- **THE TASK**
Look below for the line holding "ring dip: (161, 229)" and the line holding "pinky tip: (150, 219)". Transcribe exactly those lines and all lines between them, nothing more.

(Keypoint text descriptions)
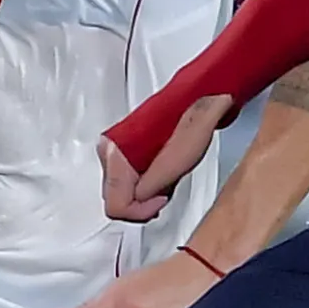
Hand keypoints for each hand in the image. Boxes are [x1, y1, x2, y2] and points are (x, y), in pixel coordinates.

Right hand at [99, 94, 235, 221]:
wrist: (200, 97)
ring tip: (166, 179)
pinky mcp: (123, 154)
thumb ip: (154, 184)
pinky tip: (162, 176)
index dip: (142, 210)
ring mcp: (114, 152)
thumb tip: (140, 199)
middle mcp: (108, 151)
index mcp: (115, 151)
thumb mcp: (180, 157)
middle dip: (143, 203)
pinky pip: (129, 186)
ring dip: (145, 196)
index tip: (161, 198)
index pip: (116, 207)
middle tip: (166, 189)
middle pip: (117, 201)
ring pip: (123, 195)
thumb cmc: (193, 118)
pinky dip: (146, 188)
* * *
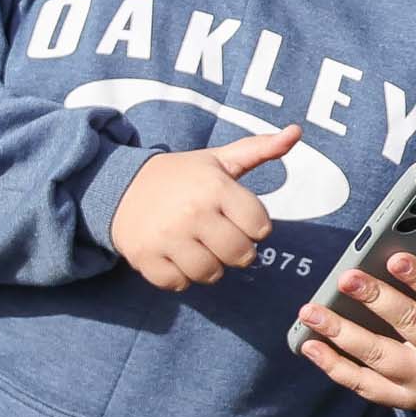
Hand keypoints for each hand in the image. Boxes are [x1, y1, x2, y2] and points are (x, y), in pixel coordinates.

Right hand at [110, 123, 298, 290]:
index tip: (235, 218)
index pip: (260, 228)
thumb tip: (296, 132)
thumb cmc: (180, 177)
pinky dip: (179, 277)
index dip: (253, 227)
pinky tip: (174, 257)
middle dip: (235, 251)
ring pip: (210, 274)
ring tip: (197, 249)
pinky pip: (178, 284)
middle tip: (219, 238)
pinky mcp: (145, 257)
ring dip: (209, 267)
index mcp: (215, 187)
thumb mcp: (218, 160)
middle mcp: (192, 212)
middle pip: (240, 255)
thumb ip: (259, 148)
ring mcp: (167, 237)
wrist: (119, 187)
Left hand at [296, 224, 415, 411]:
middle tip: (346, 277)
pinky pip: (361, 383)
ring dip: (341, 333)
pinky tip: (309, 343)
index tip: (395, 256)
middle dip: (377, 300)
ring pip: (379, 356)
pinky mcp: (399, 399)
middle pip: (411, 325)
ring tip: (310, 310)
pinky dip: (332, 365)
...
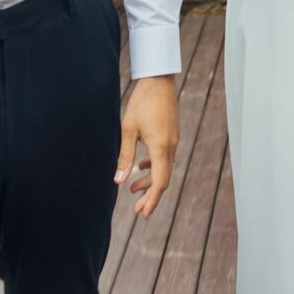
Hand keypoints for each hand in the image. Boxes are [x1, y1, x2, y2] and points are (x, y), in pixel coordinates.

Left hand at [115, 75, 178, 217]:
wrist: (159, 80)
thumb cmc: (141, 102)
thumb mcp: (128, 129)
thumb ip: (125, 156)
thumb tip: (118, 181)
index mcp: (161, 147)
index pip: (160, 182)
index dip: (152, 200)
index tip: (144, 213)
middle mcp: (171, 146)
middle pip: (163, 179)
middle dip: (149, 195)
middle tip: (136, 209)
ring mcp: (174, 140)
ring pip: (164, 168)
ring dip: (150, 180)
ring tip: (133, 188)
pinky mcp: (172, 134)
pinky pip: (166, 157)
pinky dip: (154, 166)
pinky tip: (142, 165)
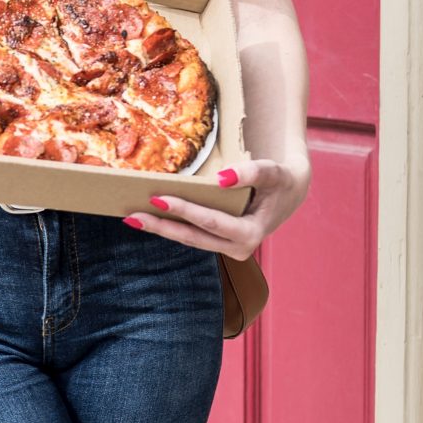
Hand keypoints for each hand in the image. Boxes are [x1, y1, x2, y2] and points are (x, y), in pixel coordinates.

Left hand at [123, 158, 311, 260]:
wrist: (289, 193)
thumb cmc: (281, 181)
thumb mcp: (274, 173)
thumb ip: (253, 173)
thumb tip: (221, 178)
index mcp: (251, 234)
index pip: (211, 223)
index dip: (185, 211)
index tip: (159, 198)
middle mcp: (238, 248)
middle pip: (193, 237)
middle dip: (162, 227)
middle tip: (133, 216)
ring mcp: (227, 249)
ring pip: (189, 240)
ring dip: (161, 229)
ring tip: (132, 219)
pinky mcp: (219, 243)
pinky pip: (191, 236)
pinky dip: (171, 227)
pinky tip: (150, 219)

- **PROBLEM SOLUTION**
ring dip: (161, 229)
ring tip: (132, 219)
pinky mcp: (219, 243)
pinky pip: (191, 236)
pinky dip: (171, 227)
pinky tip: (150, 219)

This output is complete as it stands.